TASK ITEM:
Retype the entries below word for word, leaving out every picture.

[RECORDS SUPPLIED — start]

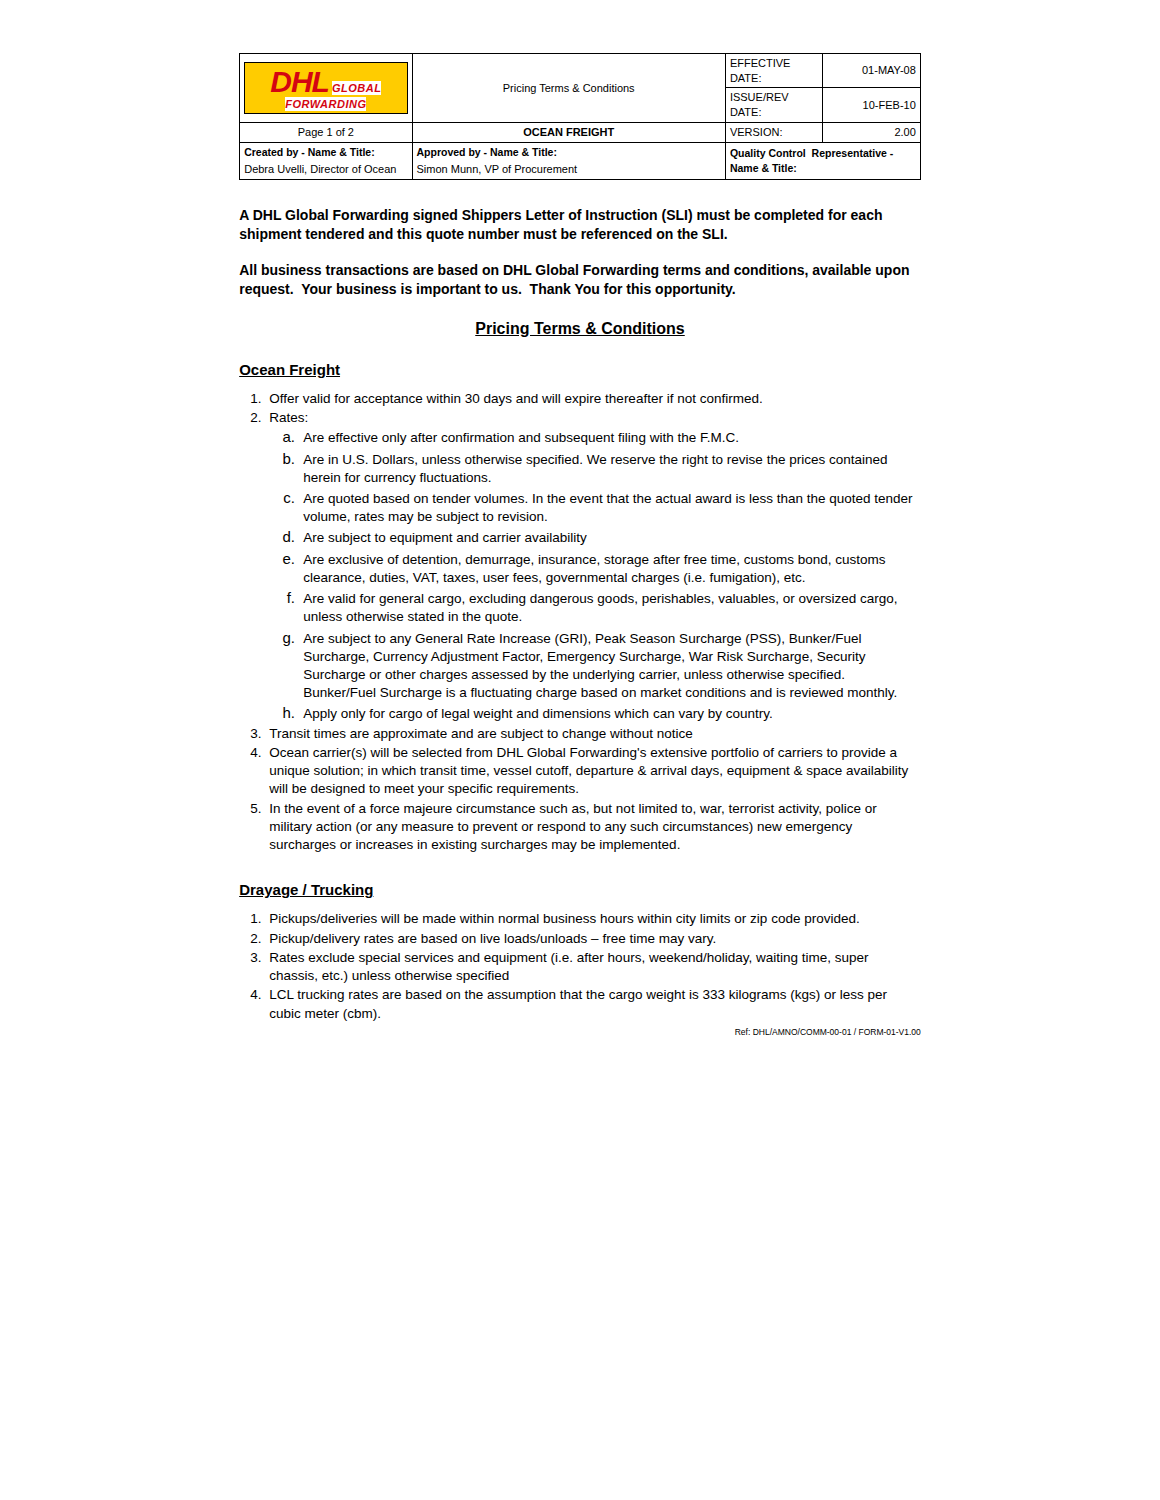| DHL GLOBAL FORWARDING | Pricing Terms & Conditions | EFFECTIVE DATE: | 01-MAY-08 |
| ISSUE/REV DATE: | 10-FEB-10 |
| Page 1 of 2 | OCEAN FREIGHT | VERSION: | 2.00 |
| Created by - Name & Title: Debra Uvelli, Director of Ocean | Approved by - Name & Title: Simon Munn, VP of Procurement | Quality Control Representative - Name & Title: |
A DHL Global Forwarding signed Shippers Letter of Instruction (SLI) must be completed for each shipment tendered and this quote number must be referenced on the SLI.
All business transactions are based on DHL Global Forwarding terms and conditions, available upon request. Your business is important to us. Thank You for this opportunity.
Pricing Terms & Conditions
Ocean Freight
Offer valid for acceptance within 30 days and will expire thereafter if not confirmed.
Rates:
Are effective only after confirmation and subsequent filing with the F.M.C.
Are in U.S. Dollars, unless otherwise specified. We reserve the right to revise the prices contained herein for currency fluctuations.
Are quoted based on tender volumes. In the event that the actual award is less than the quoted tender volume, rates may be subject to revision.
Are subject to equipment and carrier availability
Are exclusive of detention, demurrage, insurance, storage after free time, customs bond, customs clearance, duties, VAT, taxes, user fees, governmental charges (i.e. fumigation), etc.
Are valid for general cargo, excluding dangerous goods, perishables, valuables, or oversized cargo, unless otherwise stated in the quote.
Are subject to any General Rate Increase (GRI), Peak Season Surcharge (PSS), Bunker/Fuel Surcharge, Currency Adjustment Factor, Emergency Surcharge, War Risk Surcharge, Security Surcharge or other charges assessed by the underlying carrier, unless otherwise specified. Bunker/Fuel Surcharge is a fluctuating charge based on market conditions and is reviewed monthly.
Apply only for cargo of legal weight and dimensions which can vary by country.
Transit times are approximate and are subject to change without notice
Ocean carrier(s) will be selected from DHL Global Forwarding's extensive portfolio of carriers to provide a unique solution; in which transit time, vessel cutoff, departure & arrival days, equipment & space availability will be designed to meet your specific requirements.
In the event of a force majeure circumstance such as, but not limited to, war, terrorist activity, police or military action (or any measure to prevent or respond to any such circumstances) new emergency surcharges or increases in existing surcharges may be implemented.
Drayage / Trucking
Pickups/deliveries will be made within normal business hours within city limits or zip code provided.
Pickup/delivery rates are based on live loads/unloads – free time may vary.
Rates exclude special services and equipment (i.e. after hours, weekend/holiday, waiting time, super chassis, etc.) unless otherwise specified
LCL trucking rates are based on the assumption that the cargo weight is 333 kilograms (kgs) or less per cubic meter (cbm).
Ref: DHL/AMNO/COMM-00-01 / FORM-01-V1.00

[RECORDS SUPPLIED — finish]

ANSWER SECTION:
| DHL GLOBAL FORWARDING | Pricing Terms & Conditions | EFFECTIVE DATE: | 01-MAY-08 |
| ISSUE/REV DATE: | 10-FEB-10 |
| Page 1 of 2 | OCEAN FREIGHT | VERSION: | 2.00 |
| Created by - Name & Title: Debra Uvelli, Director of Ocean | Approved by - Name & Title: Simon Munn, VP of Procurement | Quality Control Representative - Name & Title: |
A DHL Global Forwarding signed Shippers Letter of Instruction (SLI) must be completed for each shipment tendered and this quote number must be referenced on the SLI.
All business transactions are based on DHL Global Forwarding terms and conditions, available upon request. Your business is important to us. Thank You for this opportunity.
Pricing Terms & Conditions
Ocean Freight
Offer valid for acceptance within 30 days and will expire thereafter if not confirmed.
Rates:
Are effective only after confirmation and subsequent filing with the F.M.C.
Are in U.S. Dollars, unless otherwise specified. We reserve the right to revise the prices contained herein for currency fluctuations.
Are quoted based on tender volumes. In the event that the actual award is less than the quoted tender volume, rates may be subject to revision.
Are subject to equipment and carrier availability
Are exclusive of detention, demurrage, insurance, storage after free time, customs bond, customs clearance, duties, VAT, taxes, user fees, governmental charges (i.e. fumigation), etc.
Are valid for general cargo, excluding dangerous goods, perishables, valuables, or oversized cargo, unless otherwise stated in the quote.
Are subject to any General Rate Increase (GRI), Peak Season Surcharge (PSS), Bunker/Fuel Surcharge, Currency Adjustment Factor, Emergency Surcharge, War Risk Surcharge, Security Surcharge or other charges assessed by the underlying carrier, unless otherwise specified. Bunker/Fuel Surcharge is a fluctuating charge based on market conditions and is reviewed monthly.
Apply only for cargo of legal weight and dimensions which can vary by country.
Transit times are approximate and are subject to change without notice
Ocean carrier(s) will be selected from DHL Global Forwarding's extensive portfolio of carriers to provide a unique solution; in which transit time, vessel cutoff, departure & arrival days, equipment & space availability will be designed to meet your specific requirements.
In the event of a force majeure circumstance such as, but not limited to, war, terrorist activity, police or military action (or any measure to prevent or respond to any such circumstances) new emergency surcharges or increases in existing surcharges may be implemented.
Drayage / Trucking
Pickups/deliveries will be made within normal business hours within city limits or zip code provided.
Pickup/delivery rates are based on live loads/unloads – free time may vary.
Rates exclude special services and equipment (i.e. after hours, weekend/holiday, waiting time, super chassis, etc.) unless otherwise specified
LCL trucking rates are based on the assumption that the cargo weight is 333 kilograms (kgs) or less per cubic meter (cbm).
Ref: DHL/AMNO/COMM-00-01 / FORM-01-V1.00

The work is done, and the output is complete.